_WHAT THE EXERCISE ASKS_: All of the data should be repeated exactly; pictures are not part of the copy.

_DATA IN THIS EXERCISE_:
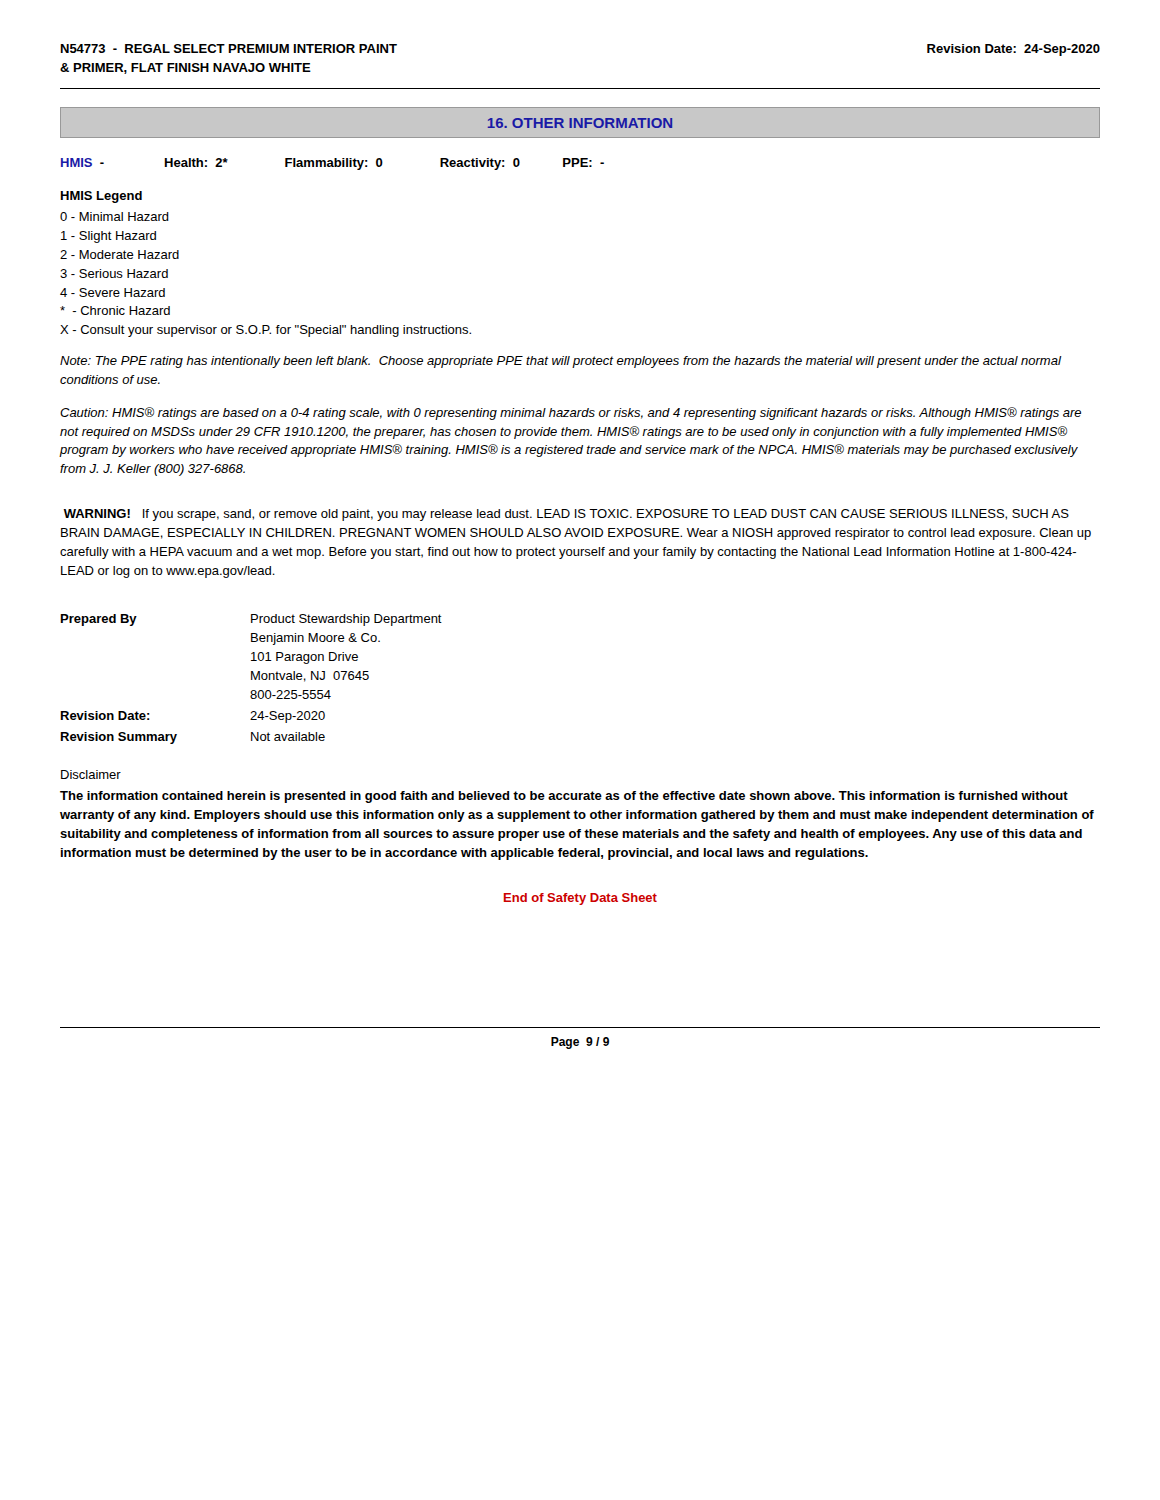N54773 - REGAL SELECT PREMIUM INTERIOR PAINT
& PRIMER, FLAT FINISH NAVAJO WHITE
Revision Date: 24-Sep-2020
16. OTHER INFORMATION
HMIS - Health: 2* Flammability: 0 Reactivity: 0 PPE: -
HMIS Legend
0 - Minimal Hazard
1 - Slight Hazard
2 - Moderate Hazard
3 - Serious Hazard
4 - Severe Hazard
* - Chronic Hazard
X - Consult your supervisor or S.O.P. for "Special" handling instructions.
Note: The PPE rating has intentionally been left blank. Choose appropriate PPE that will protect employees from the hazards the material will present under the actual normal conditions of use.
Caution: HMIS® ratings are based on a 0-4 rating scale, with 0 representing minimal hazards or risks, and 4 representing significant hazards or risks. Although HMIS® ratings are not required on MSDSs under 29 CFR 1910.1200, the preparer, has chosen to provide them. HMIS® ratings are to be used only in conjunction with a fully implemented HMIS® program by workers who have received appropriate HMIS® training. HMIS® is a registered trade and service mark of the NPCA. HMIS® materials may be purchased exclusively from J. J. Keller (800) 327-6868.
WARNING! If you scrape, sand, or remove old paint, you may release lead dust. LEAD IS TOXIC. EXPOSURE TO LEAD DUST CAN CAUSE SERIOUS ILLNESS, SUCH AS BRAIN DAMAGE, ESPECIALLY IN CHILDREN. PREGNANT WOMEN SHOULD ALSO AVOID EXPOSURE. Wear a NIOSH approved respirator to control lead exposure. Clean up carefully with a HEPA vacuum and a wet mop. Before you start, find out how to protect yourself and your family by contacting the National Lead Information Hotline at 1-800-424-LEAD or log on to www.epa.gov/lead.
| Prepared By | Product Stewardship Department Benjamin Moore & Co. 101 Paragon Drive Montvale, NJ 07645 800-225-5554 |
| Revision Date: | 24-Sep-2020 |
| Revision Summary | Not available |
Disclaimer
The information contained herein is presented in good faith and believed to be accurate as of the effective date shown above. This information is furnished without warranty of any kind. Employers should use this information only as a supplement to other information gathered by them and must make independent determination of suitability and completeness of information from all sources to assure proper use of these materials and the safety and health of employees. Any use of this data and information must be determined by the user to be in accordance with applicable federal, provincial, and local laws and regulations.
End of Safety Data Sheet
Page 9 / 9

_ANSWER TO THIS PROBLEM_:
N54773 - REGAL SELECT PREMIUM INTERIOR PAINT
& PRIMER, FLAT FINISH NAVAJO WHITE
Revision Date: 24-Sep-2020
16. OTHER INFORMATION
HMIS - Health: 2* Flammability: 0 Reactivity: 0 PPE: -
HMIS Legend
0 - Minimal Hazard
1 - Slight Hazard
2 - Moderate Hazard
3 - Serious Hazard
4 - Severe Hazard
* - Chronic Hazard
X - Consult your supervisor or S.O.P. for "Special" handling instructions.
Note: The PPE rating has intentionally been left blank. Choose appropriate PPE that will protect employees from the hazards the material will present under the actual normal conditions of use.
Caution: HMIS® ratings are based on a 0-4 rating scale, with 0 representing minimal hazards or risks, and 4 representing significant hazards or risks. Although HMIS® ratings are not required on MSDSs under 29 CFR 1910.1200, the preparer, has chosen to provide them. HMIS® ratings are to be used only in conjunction with a fully implemented HMIS® program by workers who have received appropriate HMIS® training. HMIS® is a registered trade and service mark of the NPCA. HMIS® materials may be purchased exclusively from J. J. Keller (800) 327-6868.
WARNING! If you scrape, sand, or remove old paint, you may release lead dust. LEAD IS TOXIC. EXPOSURE TO LEAD DUST CAN CAUSE SERIOUS ILLNESS, SUCH AS BRAIN DAMAGE, ESPECIALLY IN CHILDREN. PREGNANT WOMEN SHOULD ALSO AVOID EXPOSURE. Wear a NIOSH approved respirator to control lead exposure. Clean up carefully with a HEPA vacuum and a wet mop. Before you start, find out how to protect yourself and your family by contacting the National Lead Information Hotline at 1-800-424-LEAD or log on to www.epa.gov/lead.
| Prepared By | Product Stewardship Department Benjamin Moore & Co. 101 Paragon Drive Montvale, NJ 07645 800-225-5554 |
| Revision Date: | 24-Sep-2020 |
| Revision Summary | Not available |
Disclaimer
The information contained herein is presented in good faith and believed to be accurate as of the effective date shown above. This information is furnished without warranty of any kind. Employers should use this information only as a supplement to other information gathered by them and must make independent determination of suitability and completeness of information from all sources to assure proper use of these materials and the safety and health of employees. Any use of this data and information must be determined by the user to be in accordance with applicable federal, provincial, and local laws and regulations.
End of Safety Data Sheet
Page 9 / 9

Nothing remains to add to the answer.